→ Consegna 1
Trascrivi dal brano sull'integrazione europea tutto ciò che va da "Con l'idea dell'integrazione" giù fino a "alla sua applicazione!".
→ Consegna 2
Le seguenti affermazioni concordano con il brano sull'integrazione europea? Rispondi sì o no a ciascuna, citando le parole decisive del brano. (a) Il nuovo principio di definizione del sistema degli Stati europei si deve alla Francia e ai suoi statisti Robert Schuman e Jean Monnet. (b) L'alleanza di interessi franco-tedesca è sempre stata esclusiva. (c) La separazione dell'Europa ha attraversato la Germania e Berlino per tre decenni.
→ Consegna 3
Come si traduce in inglese questa frase del brano sull'integrazione europea: «La separazione dell'Europa ha attraversato per cinque decenni la Germania e Berlino.»?

→ Brano da leggere
■ ■ ■ ■ ■ ■ ■

Con l'idea dell'integrazione europea e con la sua applicazione non è nato solo un ordinamento completamente nuovo in Europa, per essere più esatti nell'Europa occidentale; è l’intero corso della storia europea che ha effettuato una svolta fondamentale. Se si paragona la storia europea della prima metà del XX secolo con quella della seconda metà, si può capire immediatamente che cosa intendo dire. Soprattutto la prospettiva tedesca è particolarmente istruttiva, perché essa evidenzia quanto il nostro Paese debba effettivamente all'idea dell'integrazione europea e alla sua applicazione!

Questo nuovo principio di definizione del sistema degli Stati europei, che quasi si potrebbe chiamare rivoluzionario, si deve alla Francia e ai suoi grandi statisti Robert Schuman e Jean Monnet. Ogni tappa della sua realizzazione graduale, dalla fondazione della Comunità europea del Carbone e dell'Acciaio fino alla creazione del mercato unico e della moneta comune, è dipesa essenzialmente dall'alleanza di interessi franco-tedesca. Un'alleanza che tuttavia non è mai stata esclusiva, ma sempre aperta ad altri Stati europei; e così dovrà continuare ad essere, fino al raggiungimento dell'obiettivo finale.

L'integrazione europea si è rivelata un successo straordinario. L'intero processo ha avuto un solo importante difetto, dovuto alla Storia. Non si trattava dell'intera Europa, bensì esclusivamente della sua parte libera ad Ovest. La separazione dell'Europa ha attraversato per cinque decenni la Germania e Berlino. Nel frattempo, ad est del Muro e del filo spinato, una parte irrinunciabile dell'Europa, senza la quale l'idea dell'integrazione europea non si sarebbe potuta realizzare compiutamente, aspettava la sua opportunità di partecipare al processo di unificazione europea. Quell'opportunità giunse con la fine della divisione europea e tedesca nel 1989/90.

■ ■ ■ ■ ■ ■ ■

→ Materiale fornito
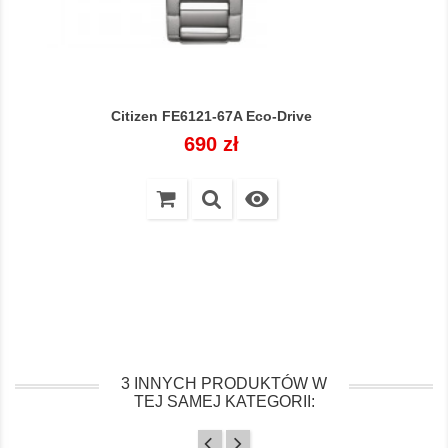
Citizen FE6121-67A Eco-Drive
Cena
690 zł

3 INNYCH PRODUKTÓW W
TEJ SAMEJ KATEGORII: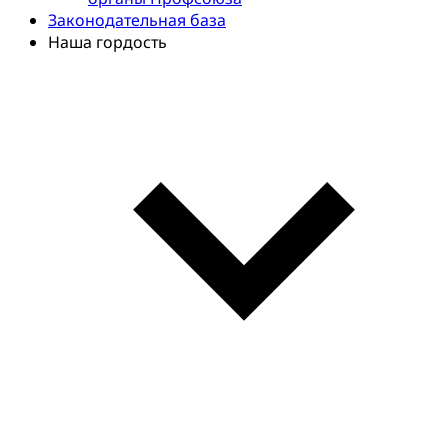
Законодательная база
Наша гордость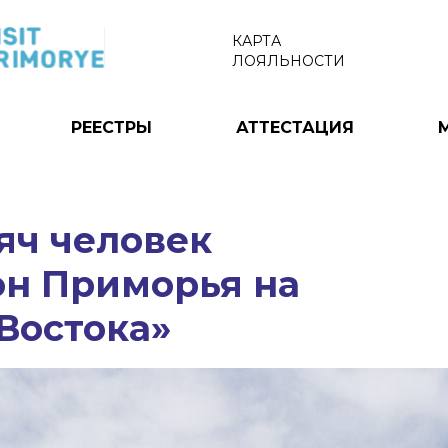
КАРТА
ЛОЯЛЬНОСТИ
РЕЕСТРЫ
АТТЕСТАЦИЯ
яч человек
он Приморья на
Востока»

■ ■ ■ ■ ■ ■ ■

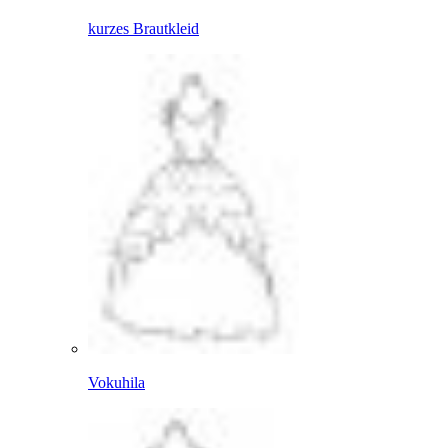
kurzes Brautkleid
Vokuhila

■ ■ ■ ■ ■ ■ ■

→ Risposta 1
Con l'idea dell'integrazione europea e con la sua applicazione non è nato solo un ordinamento completamente nuovo in Europa, per essere più esatti nell'Europa occidentale; è l’intero corso della storia europea che ha effettuato una svolta fondamentale. Se si paragona la storia europea della prima metà del XX secolo con quella della seconda metà, si può capire immediatamente che cosa intendo dire. Soprattutto la prospettiva tedesca è particolarmente istruttiva, perché essa evidenzia quanto il nostro Paese debba effettivamente all'idea dell'integrazione europea e alla sua applicazione!

→ Risposta 2
(a) Sì: «si deve alla Francia e ai suoi grandi statisti Robert Schuman e Jean Monnet».
(b) No: «non è mai stata esclusiva, ma sempre aperta ad altri Stati europei».
(c) No: «La separazione dell'Europa ha attraversato per cinque decenni la Germania e Berlino».

→ Risposta 3
The division of Europe ran through Germany and Berlin for five decades.